TRANSLAMPUNG.COM, BANDARLAMPUNG-Ketua Komisi IV DPR RI Perwakilan Lampung Sudin.S.E. menyatakan bahwa keberadaan lahan petani di Provinsi Lampung saat ini banyak yang telah di alih pungsikan dan tidak terkendali.

Hal ini di ungkapkan oleh Sudin.S.E.saat menghadiri acara Sosilisasi UU No 22 tahun 2019 dan Undang-undang Nomor 41 Tahun 2009, tentang 
Sistem Budi Daya Pertanian Berkelanjutan yang di adakan oleh Badan Penyuluhan Pertanian dan Pengembangan SDM Pertanian,Kementerian Pertanian di Balroom Hotel Horison Kota Bandar Lampung,Sabtu (07/03/2020).

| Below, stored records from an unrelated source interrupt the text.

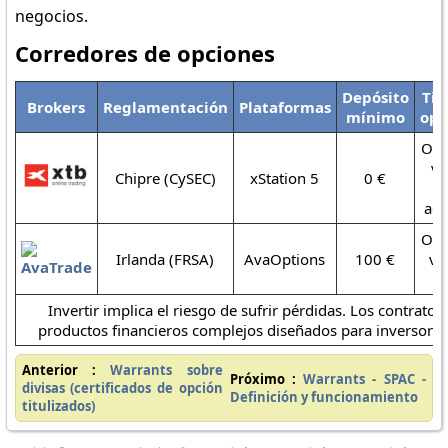
negocios.
Corredores de opciones
Depósito
Tip
Brokers
Reglamentación
Plataformas
mínimo
opc
Opc
va
Chipre (CySEC)
xStation 5
0 €
s
acc
Opc
Irlanda (FRSA)
AvaOptions
100 €
vai
(
Invertir implica el riesgo de sufrir pérdidas. Los contrato
productos financieros complejos diseñados para inversore
Anterior :
Warrants sobre
Próximo :
Warrants - SPAC -
divisas (certificados de opción
Definición y funcionamiento
titulizados)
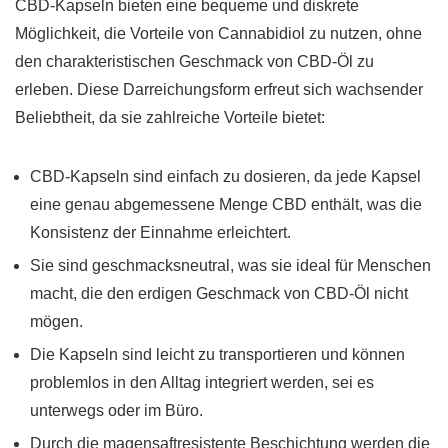
CBD-Kapseln bieten eine bequeme und diskrete
Möglichkeit, die Vorteile von Cannabidiol zu nutzen, ohne
den charakteristischen Geschmack von CBD-Öl zu
erleben. Diese Darreichungsform erfreut sich wachsender
Beliebtheit, da sie zahlreiche Vorteile bietet:
CBD-Kapseln sind einfach zu dosieren, da jede Kapsel
eine genau abgemessene Menge CBD enthält, was die
Konsistenz der Einnahme erleichtert.
Sie sind geschmacksneutral, was sie ideal für Menschen
macht, die den erdigen Geschmack von CBD-Öl nicht
mögen.
Die Kapseln sind leicht zu transportieren und können
problemlos in den Alltag integriert werden, sei es
unterwegs oder im Büro.
Durch die magensaftresistente Beschichtung werden die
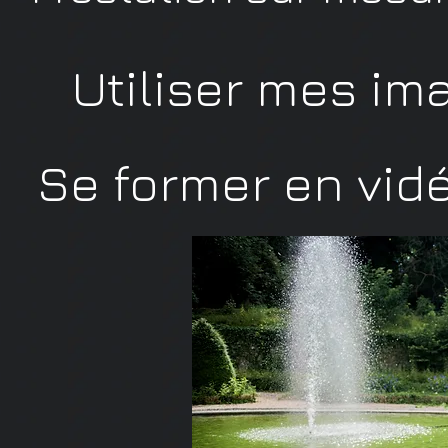
Utiliser mes ima
Se former en vid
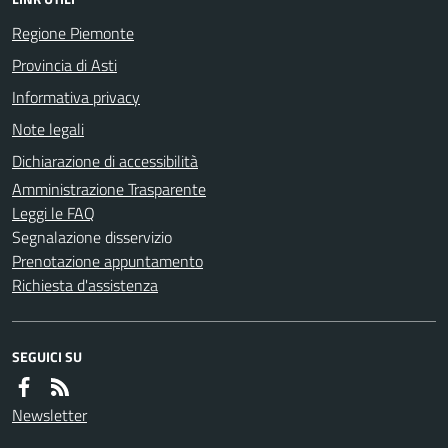
Regione Piemonte
Provincia di Asti
Informativa privacy
Note legali
Dichiarazione di accessibilità
Amministrazione Trasparente
Leggi le FAQ
Segnalazione disservizio
Prenotazione appuntamento
Richiesta d'assistenza
SEGUICI SU
Newsletter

Menurut Sudin bahwa masalah alih pungsi lahan ini bukan hanya terjadi di Provinsi Lampung, melainkan terjadi di seluruh wilayah Indonesia,padahal saat ini sudah ada UU.Dan Perdanya juga sudah ada di sebagian kabupaten/kota,namun tidak di jalanakan.

“Nah,kalau tidak di jalankan UU tersebut tentunya dalam 10 tahun kedepan akan bertambah luasan alih pungsi lahan di Provinsi Lampung ini ,”kata Sudin.

Dirinya mengatakan bahwa negara indonesia harus daulat pangan,Ketahanan pangan yang baik karna kalau kita mengandalkan infor dari luar tentunya tidak logis,padahal kita punya lahan yang bisa memberikan kontribusi terkait pangan.

“Kita di Komisi IV DPR RI ini ingin meningkatkan produksi pangan di Indonesia khusunya di Provinsi Lampung,dan bagaimana juga akan meningkatkan kehidupan Penyuluh berkecukupan dalam hal pangan,”ucapnya.

“Intinya kami di Komisi IV DPR RI ini akan mendukung apapun bentuk kegiatan yang di ajukan kementrian Petanian akan kami dukung asal jangan ada bentuk penyelewengan,”kata Sudin.

Diketahui dalam acara sosialisasi tersebut di hadir oleh kepala Badan Penyuluhan Pertanian dan Pengembangan SDM Pertanian, Kementerian Pertanian, Ketua Komisi IV DPR RI, Sudin. SE, Wakil Gubernur Lampung, Chusnunia Chalim (Nunik), Bupati Pesawaran Dendi Ramadhona ,Bupati Lampung Selatan,Nanang Ermanto,dan beberapa bupati /walikota se-Provinsi Lampung,Kepala Dinas Pertanian,Camat serta para penyuluh dan THL Dinas Pertanian Se-Provinsi Lampung (ydn).